Skip to main content

Lightning Core: macOS-first CUDA-style runtime with Metal backend

Project description

1. Title

Lightning Core: Metal-First Runtime for Attention, MatMul, and Fused Inference Pipelines

2. Badges

PyPI version PyPI downloads Wheel Publish

3. One-line Summary

Lightning Core is a macOS-first, Metal-backed runtime that provides low-level control (resident IO, policy routing, fused paths) with easy Python APIs.

4. Abstract

Lightning Core targets high-iteration experimentation on Apple Silicon by combining:

  • custom C++ kernels and runtime scheduling,
  • Metal fastpaths with CPU fallback/crossover,
  • pybind-based Python APIs for rapid operator and pipeline testing.

The project is positioned between a research runtime and a production-oriented operator engine. It emphasizes repeatable benchmarking, explicit execution policy control, and practical end-to-end pipeline composition (conv -> attention, FFN, LN -> projection).

5. Motivation / Problem Statement

Most deep-learning tooling assumes CUDA-first execution, while many practical local environments are macOS + Apple Silicon. This creates a gap:

  • kernel-level optimization ideas are hard to test quickly on macOS,
  • launch/memory overhead dominates small and repeated workloads,
  • framework-level abstractions can hide runtime policy decisions.

Lightning Core addresses this by exposing runtime scheduling primitives and fastpaths directly.

6. Key Idea

Treat execution policy as a first-class runtime object:

  • choose upload/download/sync behavior per call,
  • persist resident sessions for repeated loops,
  • auto-tune per-shape kernel/mode choices,
  • fuse where useful, and fallback/crossover when launch overhead dominates.

7. Contributions

  • Metal-first runtime for selected tensor/ops and attention workloads.
  • Resident execution model for amortizing transfer/sync overhead.
  • Auto-tuned matmul and attention mode selection with persisted cache.
  • High-level integrated APIs for conv/attention pipeline composition.
  • Python-friendly convenience APIs (matmul2d, attention2d, tensor constructors) without changing fast-path kernels.
  • Benchmark harnesses and reproducibility artifacts.

▸ **Study material**
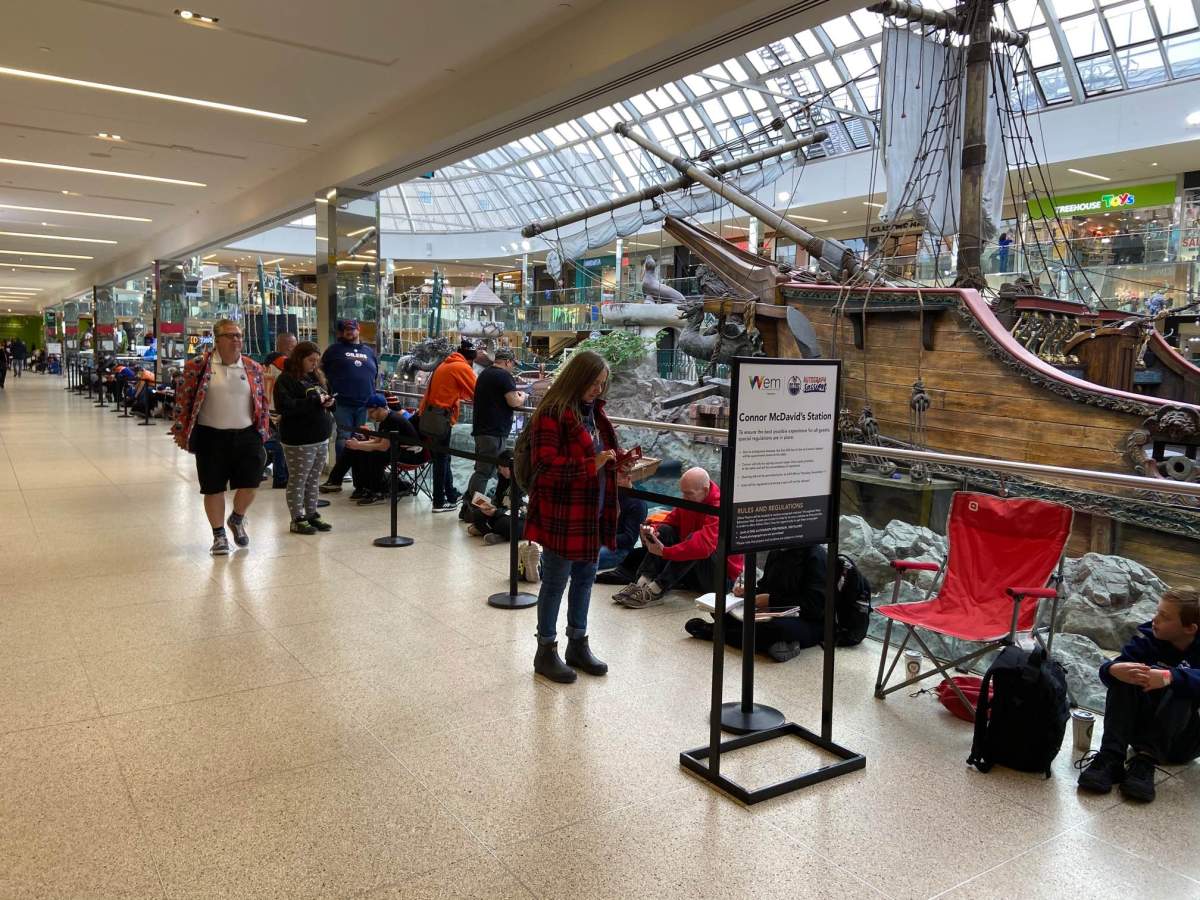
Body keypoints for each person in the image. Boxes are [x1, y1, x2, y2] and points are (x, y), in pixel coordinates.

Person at [525, 349, 621, 683]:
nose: (598, 390)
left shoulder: (595, 412)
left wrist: (618, 464)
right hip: (563, 513)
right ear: (577, 378)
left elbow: (602, 453)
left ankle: (577, 643)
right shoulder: (552, 413)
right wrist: (588, 465)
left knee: (585, 578)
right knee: (555, 581)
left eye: (602, 384)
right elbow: (544, 468)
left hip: (593, 509)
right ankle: (546, 650)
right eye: (593, 383)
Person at [1078, 588, 1200, 803]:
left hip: (1181, 742)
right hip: (1140, 732)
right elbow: (1114, 669)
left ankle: (1145, 763)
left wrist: (1170, 676)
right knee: (1128, 675)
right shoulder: (1148, 639)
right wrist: (1112, 670)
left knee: (1182, 685)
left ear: (1190, 628)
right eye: (1157, 612)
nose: (1155, 619)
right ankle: (1111, 757)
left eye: (1165, 617)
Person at [172, 318, 270, 556]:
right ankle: (218, 536)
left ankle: (237, 518)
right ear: (217, 340)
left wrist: (264, 428)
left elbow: (261, 401)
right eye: (231, 335)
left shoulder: (252, 368)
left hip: (247, 434)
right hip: (210, 436)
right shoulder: (198, 366)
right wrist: (182, 431)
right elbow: (183, 399)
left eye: (239, 335)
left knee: (251, 482)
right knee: (213, 487)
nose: (236, 340)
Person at [612, 467, 744, 609]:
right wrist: (652, 532)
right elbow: (669, 521)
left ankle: (657, 588)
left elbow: (703, 547)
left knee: (696, 542)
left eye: (688, 494)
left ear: (705, 491)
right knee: (665, 531)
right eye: (683, 493)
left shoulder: (719, 507)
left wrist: (665, 552)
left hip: (719, 580)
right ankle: (642, 582)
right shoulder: (692, 499)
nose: (684, 498)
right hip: (691, 572)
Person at [684, 544, 828, 662]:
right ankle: (767, 644)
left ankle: (716, 633)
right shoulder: (778, 550)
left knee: (775, 629)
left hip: (806, 620)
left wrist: (770, 600)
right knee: (720, 609)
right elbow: (766, 586)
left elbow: (814, 606)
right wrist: (749, 592)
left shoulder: (815, 556)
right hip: (770, 611)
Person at [274, 341, 336, 535]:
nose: (314, 364)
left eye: (317, 361)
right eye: (310, 360)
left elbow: (326, 399)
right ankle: (297, 518)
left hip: (320, 436)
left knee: (313, 479)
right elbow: (285, 407)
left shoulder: (317, 377)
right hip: (299, 439)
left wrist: (330, 403)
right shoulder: (286, 379)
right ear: (299, 359)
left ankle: (311, 514)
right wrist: (313, 401)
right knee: (299, 479)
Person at [461, 347, 525, 520]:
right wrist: (523, 396)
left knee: (483, 469)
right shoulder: (504, 376)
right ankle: (474, 510)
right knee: (484, 472)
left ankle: (471, 507)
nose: (513, 368)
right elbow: (513, 401)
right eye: (513, 364)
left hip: (483, 429)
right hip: (493, 432)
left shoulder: (485, 374)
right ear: (508, 362)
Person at [418, 339, 477, 512]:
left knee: (443, 457)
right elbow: (476, 391)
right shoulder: (461, 367)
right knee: (441, 459)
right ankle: (438, 502)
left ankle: (450, 495)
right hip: (441, 417)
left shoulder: (446, 364)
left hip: (430, 415)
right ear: (471, 360)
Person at [320, 319, 379, 490]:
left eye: (352, 329)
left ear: (358, 330)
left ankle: (361, 476)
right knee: (344, 438)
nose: (349, 332)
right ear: (340, 332)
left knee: (364, 438)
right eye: (345, 330)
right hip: (343, 402)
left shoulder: (369, 351)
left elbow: (374, 375)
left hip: (366, 404)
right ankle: (340, 474)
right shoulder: (333, 350)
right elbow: (321, 373)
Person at [337, 394, 425, 504]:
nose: (369, 415)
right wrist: (358, 444)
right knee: (359, 451)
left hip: (412, 455)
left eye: (371, 412)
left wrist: (358, 445)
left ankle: (377, 492)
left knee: (375, 454)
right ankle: (362, 487)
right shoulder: (385, 419)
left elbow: (383, 446)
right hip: (399, 450)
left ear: (379, 409)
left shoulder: (393, 420)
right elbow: (377, 440)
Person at [262, 332, 296, 489]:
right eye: (294, 345)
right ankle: (281, 477)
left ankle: (260, 468)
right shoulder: (284, 363)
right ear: (289, 346)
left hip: (268, 408)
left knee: (273, 443)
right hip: (280, 408)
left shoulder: (267, 363)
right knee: (281, 445)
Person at [467, 450, 524, 544]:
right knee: (477, 514)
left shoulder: (522, 482)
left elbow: (522, 511)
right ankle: (494, 535)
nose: (500, 470)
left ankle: (489, 531)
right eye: (499, 467)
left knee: (504, 524)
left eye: (502, 467)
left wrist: (496, 512)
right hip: (501, 514)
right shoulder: (503, 479)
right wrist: (489, 506)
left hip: (517, 518)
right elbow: (498, 500)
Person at [597, 471, 647, 574]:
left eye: (617, 481)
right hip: (602, 539)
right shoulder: (609, 493)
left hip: (620, 550)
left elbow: (629, 538)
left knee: (582, 560)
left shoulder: (638, 504)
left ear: (628, 478)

▸ **Work item**
Output the passage from the Lightning Core project description word for word, starting at "Project description" and ending at "easy Python APIs.".

▸ **Result of this exercise**
Project description

1. Title

Lightning Core: Metal-First Runtime for Attention, MatMul, and Fused Inference Pipelines

2. Badges

PyPI version PyPI downloads Wheel Publish

3. One-line Summary

Lightning Core is a macOS-first, Metal-backed runtime that provides low-level control (resident IO, policy routing, fused paths) with easy Python APIs.